So as most of us who go to the College know, the presidential election of 2008 was a big deal. A record number of young voters turned out and the country elected its first black president. On both sides of the political coin, you had engaging candidates. Both were senators — one a community activist talking about hope and change, and one a maverick conservative. Throw in the little-known female vice presidential candidate from Alaska and you have yourselves a presidential race for the ages.
Now, as a registered Independent, I feel that on social and economic issues I sometimes agree with liberals, and sometimes with conservatives. My vote isn’t automatically set even before the candidate opens their mouth to speak. I do not ride party lines, and I am no one’s voter base.
It seems that so many people today who are interested in politics are automatically swayed to one side due to family ties or the way they were brought up. They will support a candidate based on the idea of conservative or liberal philosophy without considering what the person is actually saying. We are responsible for electing the most important politician in the nation.
This brings me to a dilemma with the Republican primary race for the next election. With Obama, I know what I’m getting. He has been president for almost four years now, and I can remember his promises and ambitions when he was running. No matter how they have changed, I know what I’m getting with our current president. He has been on the news every day since 2007.
Now, with the Republican race being so chock-full of contenders, I wanted to do as much research into each of them as I can. If there is someone out there who will make a better president than Barack Obama, I would like to give that person a listen.
So far, with the research I have done, I haven’t really found anyone worth backing.
As an independant voter, I don’t usually go to FOX News or MSNBC to find out things about certain candidates, for the same reasons any journalist would know. I usually check out CNN and John Stewart The Daily Show for an update on the race. What I have seen hasn’t really impressed me. None of the candidates seem to be focusing on the independent voters or people who aren’t extremely conservative.
The only talk I hear is of Michele Bachmann refusing to talk about her previous anti-homosexual stance. I read an article in Rolling Stone about her winning America back for Christians, though i’m not sure that will go over too well with everyone else.
Rick Perry reminds me a lot of George Bush (sorry, it’s the whole Texas governor/ cowboy thing).
I can’t tell Tim Pawlenty and Rick Santorum apart. Luckily for me, Pawlenty dropped out of the race.

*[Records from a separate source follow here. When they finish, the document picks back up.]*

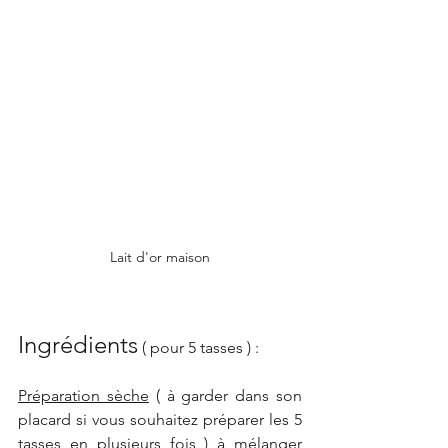
Lait d'or maison
Ingrédients
 ( pour 5 tasses ) : 
Préparation sèche
 ( à garder dans son 
placard si vous souhaitez préparer les 5 
tasses en plusieurs fois ) à mélanger 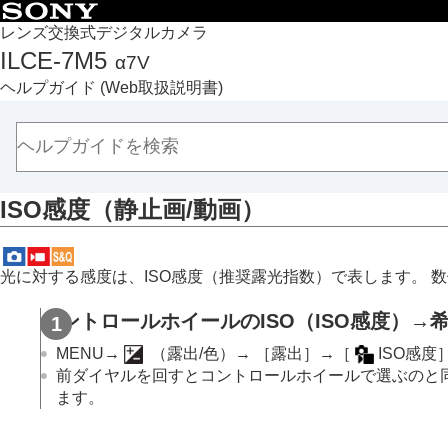
目次
レンズ交換式デジタルカメラ
ILCE-7M5
α7V
トップページ
ヘルプガイド
(Web取扱説明書)
ヘルプガイドの使いかた
必ずお読みください
本体と付属品を確認する
各部の名称
ISO感度
（静止画/動画）
本機の基本操作
準備/基本的な撮影
MENU一覧から機能を探す
光に対する感度は、ISO感度（推奨露光指数）で表します。 
撮影機能を活用する
この章の目次
コントロールホイールのISO（ISO感度）→
撮影モードを選ぶ
MENU
→
（
露出/色
）→
［露出］
→
［
ISO感度
自分撮り動画やVlog撮影に便利な機能
前ダイヤルを回すとコントロールホイールで選ぶのと同
ます。
フォーカス（ピント）を合わせる
被写体認識AF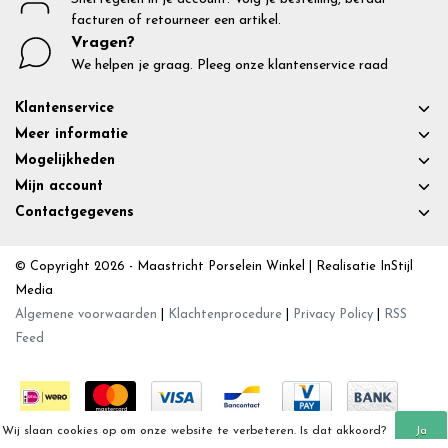
facturen of retourneer een artikel.
Vragen?
We helpen je graag. Pleeg onze klantenservice raad
Klantenservice
Meer informatie
Mogelijkheden
Mijn account
Contactgegevens
© Copyright 2026 - Maastricht Porselein Winkel | Realisatie
InStijl
Media
Algemene voorwaarden
|
Klachtenprocedure
|
Privacy Policy
|
RSS
Feed
Wij slaan cookies op om onze website te verbeteren. Is dat akkoord?
Ja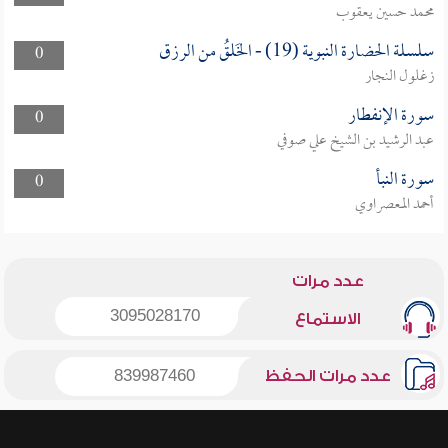
محمد حسين يعقوب
سلسلة الحضارة النبوية (19) - الخَلقُ من الرزق
0
زغلول النجار
سورة الإنفطار
0
عبد الرشيد بن الشيخ علي صوفي
سورة النبأ
0
أحمد المعصراوي
عدد مرات
3095028170
الاستماع
عدد مرات الحفظ
839987460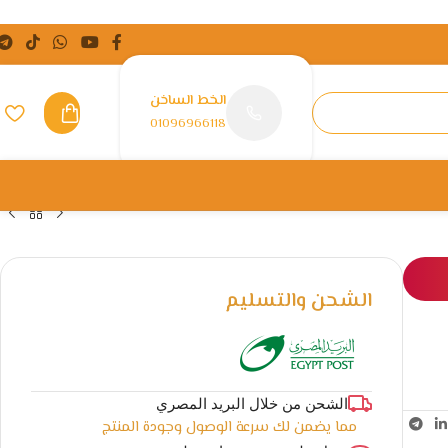
الخط الساخن
01096966118
الشحن والتسليم
الشحن من خلال البريد المصري
مما يضمن لك سرعة الوصول وجودة المنتج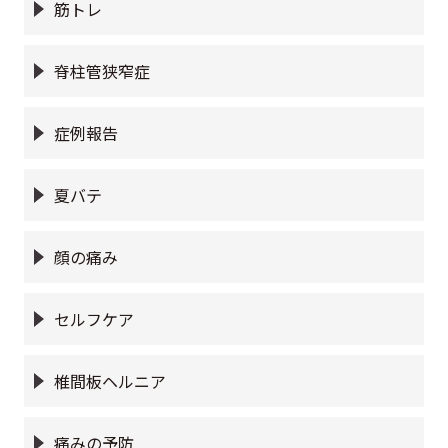
筋トレ
脊柱管狭窄症
症例報告
夏バテ
顔の痛み
セルフケア
椎間板ヘルニア
痛みの予防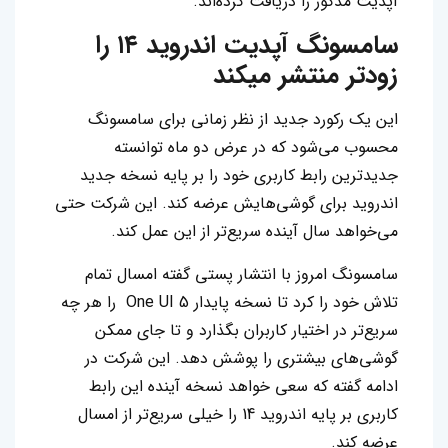
آپدیت‌ مذکور را دریافت کرده‌اند‌.
سامسونگ آپدیت اندروید ۱۴ را
زودتر منتشر میکند
این یک رکورد جدید از نظر زمانی برای سامسونگ
محسوب می‌شود که در عرض دو ماه توانسته
جدیدترین رابط کاربری خود را بر پایه نسخه جدید
اندروید برای گوشی‌هایش عرضه کند‌. این شرکت حتی
می‌خواهد سال آینده سریع‌تر از این عمل کند.
سامسونگ امروز با انتشار پستی گفته امسال تمام
تلاش خود را کرد تا نسخه پایدار One UI 5 را هر چه
سریع‌تر در اختیار کاربران بگذارد و تا جای ممکن
گوشی‌های بیشتری را پوشش دهد. این شرکت در
ادامه گفته که سعی خواهد نسخه آینده این رابط
کاربری بر پایه اندروید 14 را خیلی سریع‌تر از امسال
عرضه کند.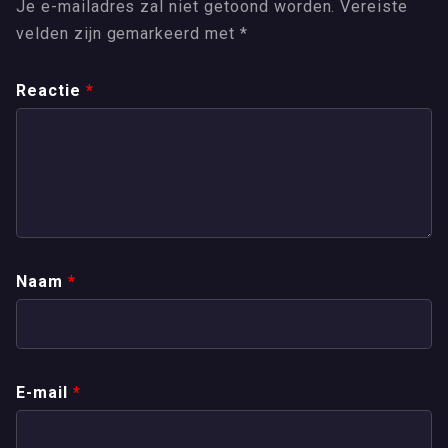
Je e-mailadres zal niet getoond worden.
Vereiste
velden zijn gemarkeerd met
*
Reactie
*
Naam
*
E-mail
*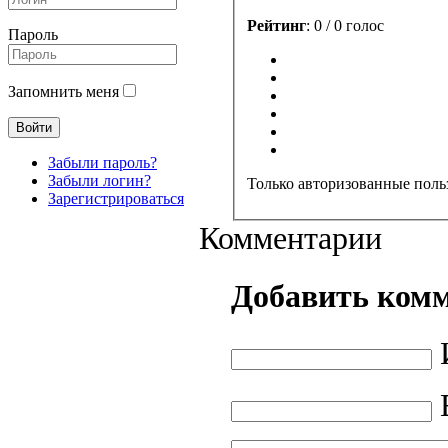
Рейтинг
: 0 / 0 голос
Пароль
Запомнить меня
Забыли пароль?
Забыли логин?
Только авторизованные поль
Зарегистрироваться
Комментарии
Добавить ком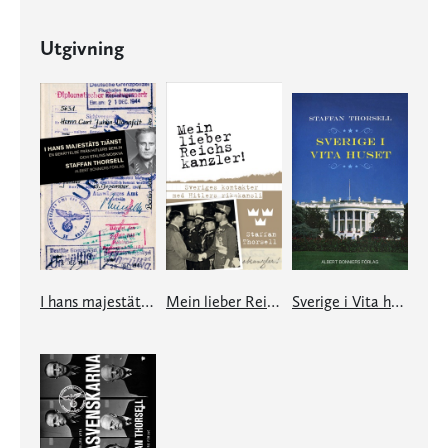
Utgivning
I hans majestäts tjänst
Mein lieber Reichskanzler!
Sverige i Vita huset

Ron Paul’s ideas are apparently so insane that the media actually jokes about not getting footage of his speeches for broadcast. They don’t really mention him too much, even though he finished second in the Iowa Straw Poll, something Republicans take very seriously. Check out the John Stewart piece on the media and Ron Paul — it’s fantastic.
I do, however, know that Mitt Romney will never raise taxes on the top 2 percent of earners in the U.S. and thinks “corporations are people.” I can see where his allegences lie.
Most of these candidates are still pandering to their voter base — the religious right and tea party conservatives.
I’m just wondering when these candidates will start to talk about issues that weigh heavily on the minds of independent voters and not just the easy topics that their voter base will automatically agree with. I understand that only registered Republicans can vote in the primaries, but I feel like I don’t even exist to someone who could potentially be president of the United States one day. Maybe this will change next year. I can only hope.